Due’s e-book was published in early September. Since then, he has been pushing the book to online reviewers, who have become key to getting in front of readers. Six reviewers had picked it up in mid-November, and he has an additional 64 lined up.
“For someone who doesn’t have $20,000 to market a book, you’ve got to take advantage of the grass-roots book review bloggers,” he said.
Editing is another component to publishing a book. Grote is lucky: His wife is a teacher and “really good at English and grammar.” Also, he has a number of friends who are willing to read his books and provide feedback.

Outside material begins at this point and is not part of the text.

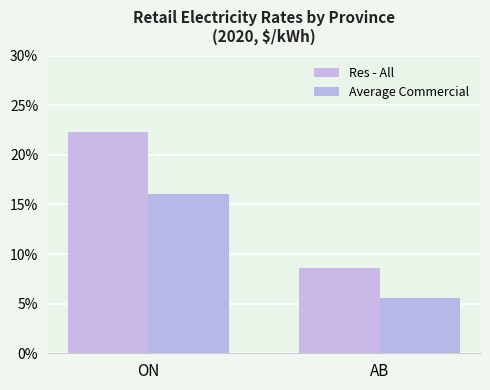

Does the chart contain any negative values?

No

“You don’t see your own mistakes,” Grote said. “It takes another person’s hand to find that.”
Franklin said no writer should publish an unedited work, even though listening to criticism can be difficult.
“A young writer does not want to be told when things don’t work,” Franklin said. “And nobody’s going to say, ‘Your baby’s ugly.’ But the most experienced writers, too, they need editors. . . . After you write something, you have to face a lot of awful truths about it.”
Due said he looks to his group of editors for help with content, continuity and pacing, as well as finding typos.
“You’ve got to eliminate typos, spelling and grammar errors. It’s got to be perfect,” he said.